### REQUIRED ACTION:
Retype the passage from the article on the EU reopening to American travelers that opens with the words containing "The move will" and closes with "the Times reported.", keeping every word and punctuation mark unchanged.

### DOCUMENT PASSAGE:

BEGIN

EU Opens Doors to American Travelers
The European Union announced Friday that it will no longer ban U.S. tourists from traveling to Europe.
The move will undoubtedly be welcome news to Americans who are hungry to travel to the continent after more than a year of tight restrictions.
The reopening should also help southern European countries that are highly dependent on tourism, including Italy and Portugal. Those countries pressed the European Commission, the executive arm of the European Union, to act so that the entire summer tourism season would not be hurt by the absence of American visitors, The New York Times reported.
The decision -- which comes after more than a year of strict restrictions due to high COVID-19 case numbers in the United States -- is non-binding and each EU nation can decide how to regulate visitors, the Times reported.
Countries like Greece and Spain have already reopened to tourists from outside the European Union, including from the United States.
The U.S. has now been added to a list of countries the EU considers safe. Travelers from those countries have the green light to enter the bloc even if they're not fully vaccinated, but they require a negative PCR test for an active coronavirus infection, the Times said.

END

(Stored records)

BEGIN

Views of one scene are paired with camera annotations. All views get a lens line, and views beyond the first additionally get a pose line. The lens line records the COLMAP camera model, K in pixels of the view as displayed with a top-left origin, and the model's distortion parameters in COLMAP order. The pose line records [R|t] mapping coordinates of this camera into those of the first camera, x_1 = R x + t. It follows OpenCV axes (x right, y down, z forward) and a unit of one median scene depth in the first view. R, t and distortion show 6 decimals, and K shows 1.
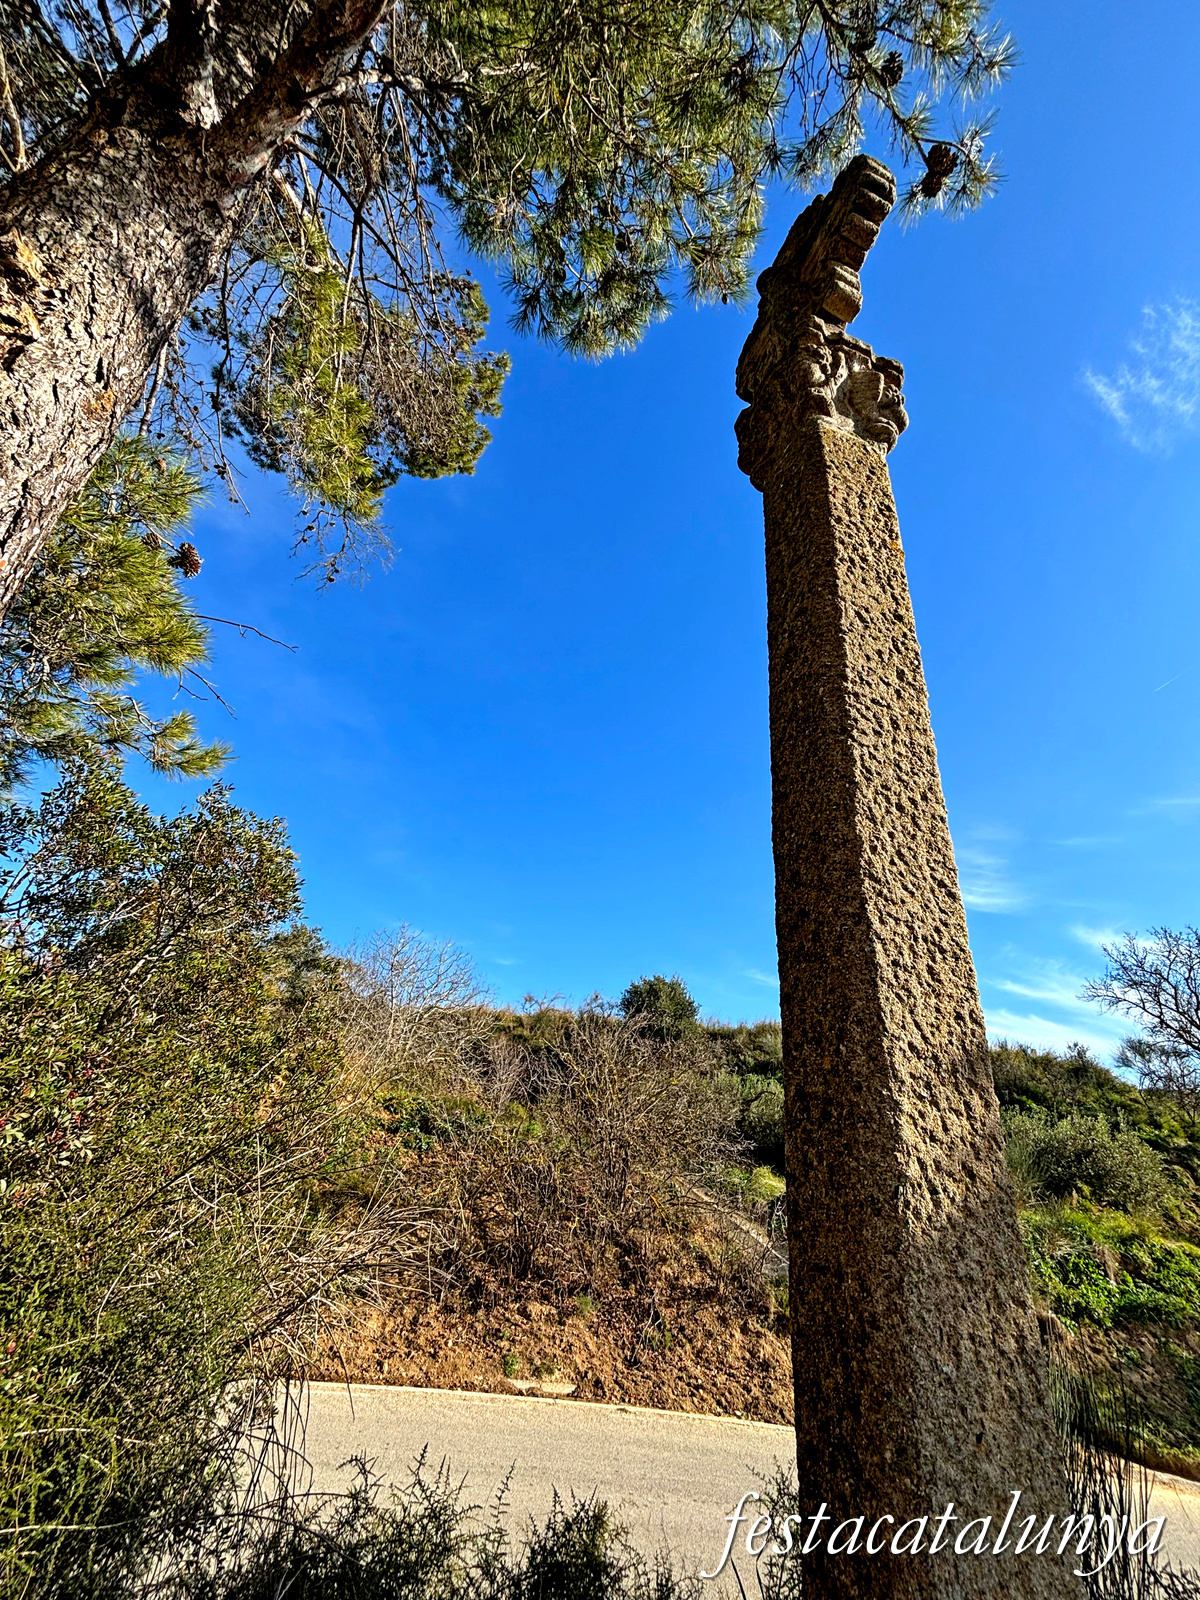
lens RADIAL K [[657.7, 0, 602.7], [0, 657.7, 806.2], [0, 0, 1]] dist [0.003539, -0.000876]
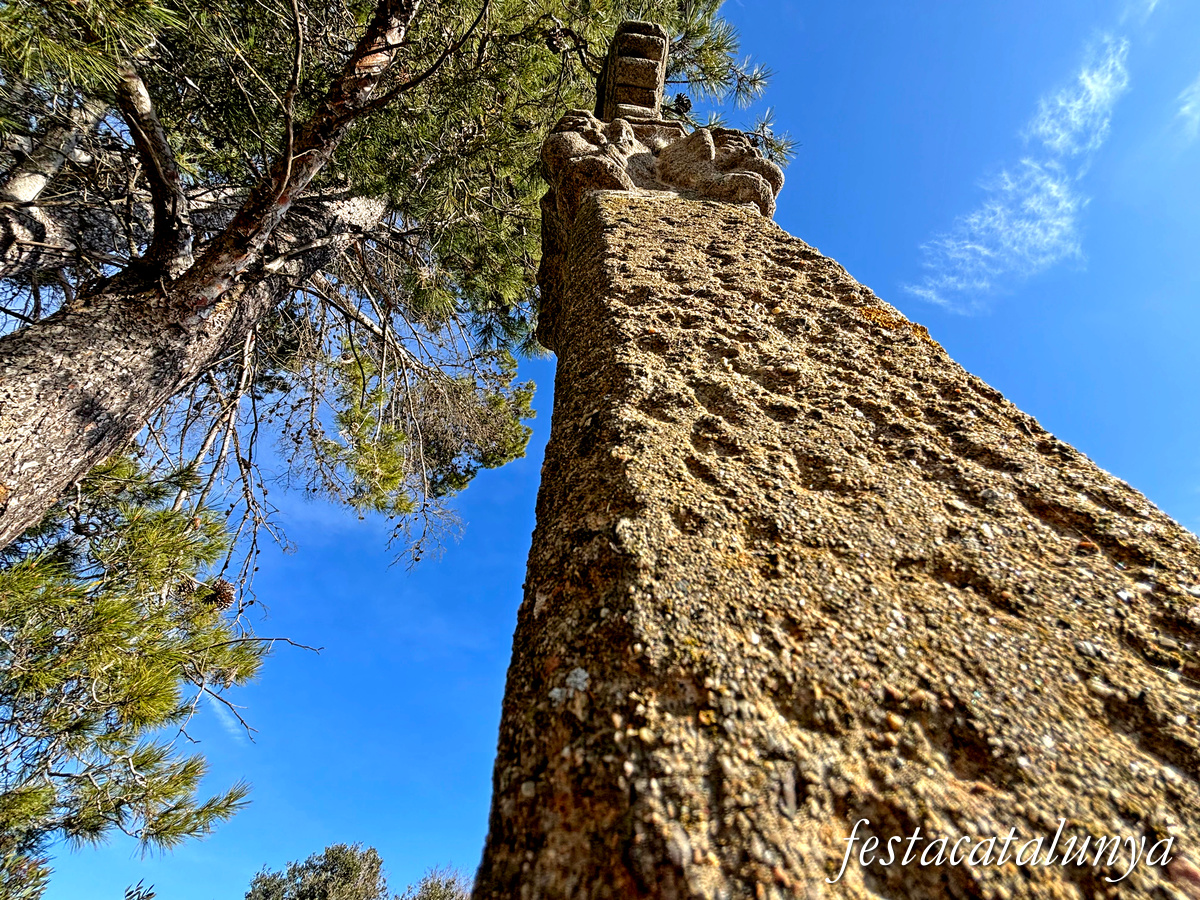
lens RADIAL K [[493.3, 0, 600.2], [0, 493.3, 442.2], [0, 0, 1]] dist [0.003539, -0.000876]
pose [[0.961509, -0.269371, -0.054209, 0.041448], [0.218194, 0.868430, -0.445219, -0.035845], [0.167006, 0.416254, 0.893779, 0.102871]]
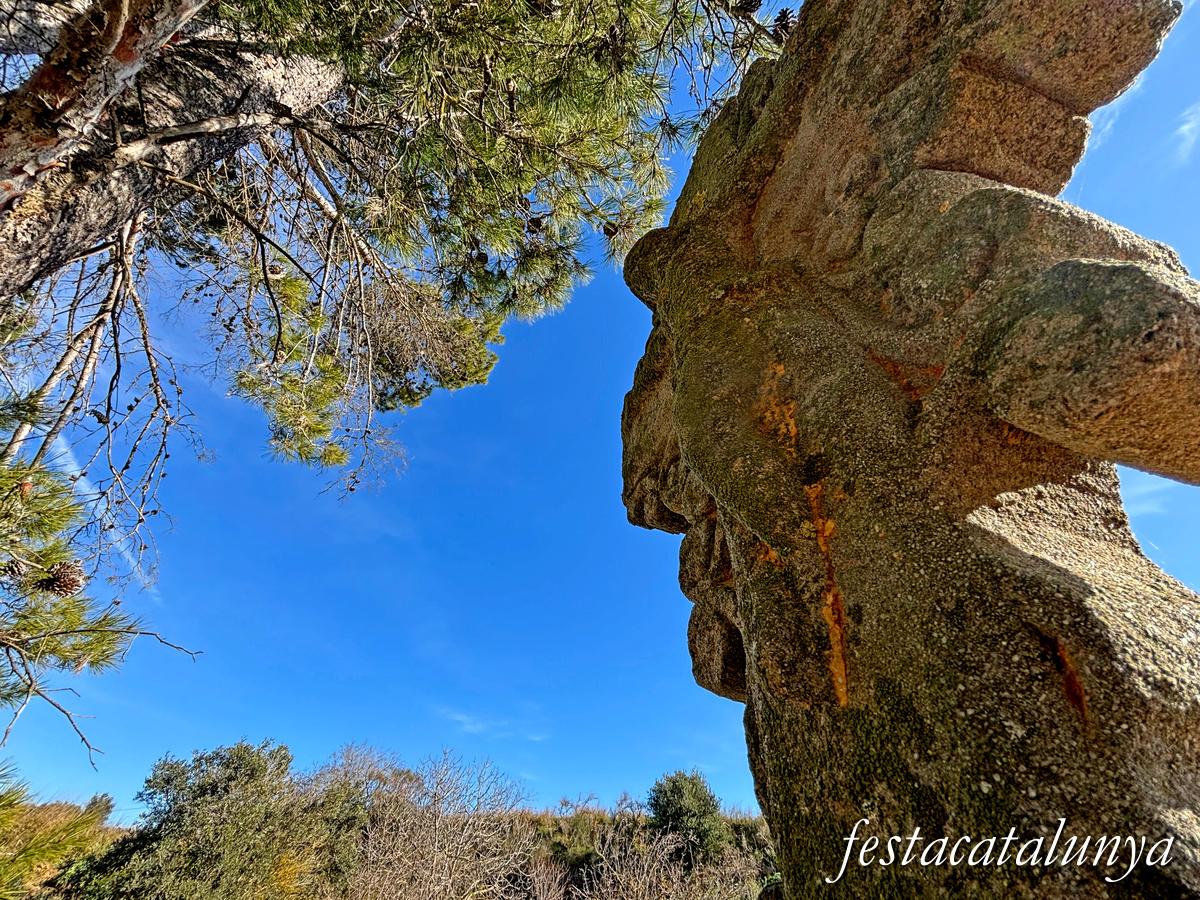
lens RADIAL K [[493.3, 0, 599.9], [0, 493.3, 445.9], [0, 0, 1]] dist [0.003539, -0.000876]
pose [[0.994776, -0.102033, -0.003254, 0.037681], [0.096630, 0.951424, -0.292327, -0.114036], [0.032923, 0.290485, 0.956313, 0.142443]]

END

### ANSWER AREA:
The move will undoubtedly be welcome news to Americans who are hungry to travel to the continent after more than a year of tight restrictions.
The reopening should also help southern European countries that are highly dependent on tourism, including Italy and Portugal. Those countries pressed the European Commission, the executive arm of the European Union, to act so that the entire summer tourism season would not be hurt by the absence of American visitors, The New York Times reported.
The decision -- which comes after more than a year of strict restrictions due to high COVID-19 case numbers in the United States -- is non-binding and each EU nation can decide how to regulate visitors, the Times reported.